The need for low-cost houses in India is gigantic in proportional calculations. Exact estimates are still to be worked out but government sources say that two crore dwelling units are required in the country, 90% of which are low-cost houses. As per the provisions, 100% deduction for profits to affordable housing schemes, under which homes will be built up to 30sq m in the four metropolitan cities and 60sq m in other cities.

There have been numerous efforts to build low-cost houses across the country. Most innovative among them is the method created by IIT Madras students, who have built low-cost, eco-friendly houses by using ‘Glass Fibre Reinforced Gypsum’ (GFRG) panels. They have successfully built a housing unit, which was constructed within a month using pre-fabricated GFRG panels made from waste gypsum.

These panels are cut into required sizes using a computerized machine at at the factory and brought to the construction site to used for all parts of the building, right from walls to staircases to roofs. Trenches are first dug at the construction site and the bottom surface is plastered with cement.
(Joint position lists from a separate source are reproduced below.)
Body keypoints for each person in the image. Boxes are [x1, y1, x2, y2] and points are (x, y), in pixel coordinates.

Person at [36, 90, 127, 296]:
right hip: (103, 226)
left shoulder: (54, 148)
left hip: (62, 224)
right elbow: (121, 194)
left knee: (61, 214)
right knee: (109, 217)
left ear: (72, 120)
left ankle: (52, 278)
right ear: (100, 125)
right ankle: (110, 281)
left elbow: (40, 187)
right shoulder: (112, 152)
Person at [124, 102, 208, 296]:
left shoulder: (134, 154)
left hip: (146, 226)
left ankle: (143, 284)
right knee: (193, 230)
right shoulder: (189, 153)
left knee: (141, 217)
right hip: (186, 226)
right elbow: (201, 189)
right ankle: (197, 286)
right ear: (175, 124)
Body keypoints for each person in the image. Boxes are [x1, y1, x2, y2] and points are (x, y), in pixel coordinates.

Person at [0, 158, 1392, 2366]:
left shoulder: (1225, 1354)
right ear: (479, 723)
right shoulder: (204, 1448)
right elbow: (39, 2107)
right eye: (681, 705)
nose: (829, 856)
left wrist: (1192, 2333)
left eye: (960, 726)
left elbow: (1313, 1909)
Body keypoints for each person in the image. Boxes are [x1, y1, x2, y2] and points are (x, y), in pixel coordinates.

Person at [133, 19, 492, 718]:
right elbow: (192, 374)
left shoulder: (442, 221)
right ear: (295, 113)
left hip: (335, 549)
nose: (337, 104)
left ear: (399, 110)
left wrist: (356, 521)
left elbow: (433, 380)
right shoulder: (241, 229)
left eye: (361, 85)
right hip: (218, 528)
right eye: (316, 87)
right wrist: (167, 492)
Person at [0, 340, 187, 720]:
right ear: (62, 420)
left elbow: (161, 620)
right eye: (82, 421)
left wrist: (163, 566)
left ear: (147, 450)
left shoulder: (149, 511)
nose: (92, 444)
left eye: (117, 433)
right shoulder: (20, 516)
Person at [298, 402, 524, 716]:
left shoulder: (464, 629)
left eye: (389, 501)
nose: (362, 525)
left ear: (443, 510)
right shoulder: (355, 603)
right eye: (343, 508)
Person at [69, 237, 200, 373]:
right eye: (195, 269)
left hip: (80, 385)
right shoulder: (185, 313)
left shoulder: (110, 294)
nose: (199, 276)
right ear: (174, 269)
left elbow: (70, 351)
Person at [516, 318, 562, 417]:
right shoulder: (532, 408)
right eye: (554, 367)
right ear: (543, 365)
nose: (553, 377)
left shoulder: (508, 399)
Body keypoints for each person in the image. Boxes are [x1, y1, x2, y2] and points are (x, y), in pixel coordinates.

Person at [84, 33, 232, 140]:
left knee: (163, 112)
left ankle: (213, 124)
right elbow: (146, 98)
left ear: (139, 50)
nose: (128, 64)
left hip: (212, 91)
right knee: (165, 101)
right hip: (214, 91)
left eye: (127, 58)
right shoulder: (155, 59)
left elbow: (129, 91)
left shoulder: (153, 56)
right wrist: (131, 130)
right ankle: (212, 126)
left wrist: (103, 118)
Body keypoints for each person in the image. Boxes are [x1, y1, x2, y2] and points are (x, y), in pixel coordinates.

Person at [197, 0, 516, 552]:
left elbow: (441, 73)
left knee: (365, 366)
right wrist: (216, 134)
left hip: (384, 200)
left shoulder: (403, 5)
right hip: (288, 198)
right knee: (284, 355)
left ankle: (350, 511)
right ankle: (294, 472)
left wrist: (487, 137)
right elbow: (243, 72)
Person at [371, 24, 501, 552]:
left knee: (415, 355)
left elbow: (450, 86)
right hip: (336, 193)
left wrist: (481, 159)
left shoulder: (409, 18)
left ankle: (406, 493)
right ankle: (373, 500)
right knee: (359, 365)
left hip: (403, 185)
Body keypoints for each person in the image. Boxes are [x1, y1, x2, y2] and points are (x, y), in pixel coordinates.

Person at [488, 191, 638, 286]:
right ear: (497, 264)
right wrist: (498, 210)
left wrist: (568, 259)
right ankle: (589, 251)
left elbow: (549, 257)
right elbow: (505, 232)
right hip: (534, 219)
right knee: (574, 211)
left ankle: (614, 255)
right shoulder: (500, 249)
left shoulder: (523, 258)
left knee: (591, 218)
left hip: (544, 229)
The foundation is made of conventional fly ash bricks and plinth beams are cast on it. The entire gap is filled with soil and then plastered with cement. This process takes 11 days to complete. Then walls, staircases and finally the roof are built using gypsum panels. The hollow gaps between two panels of the roof are filled using the concrete mixture and they are also reinforced. Special structural design is prepared for the building to withstand lateral loads such as earthquakes and storms.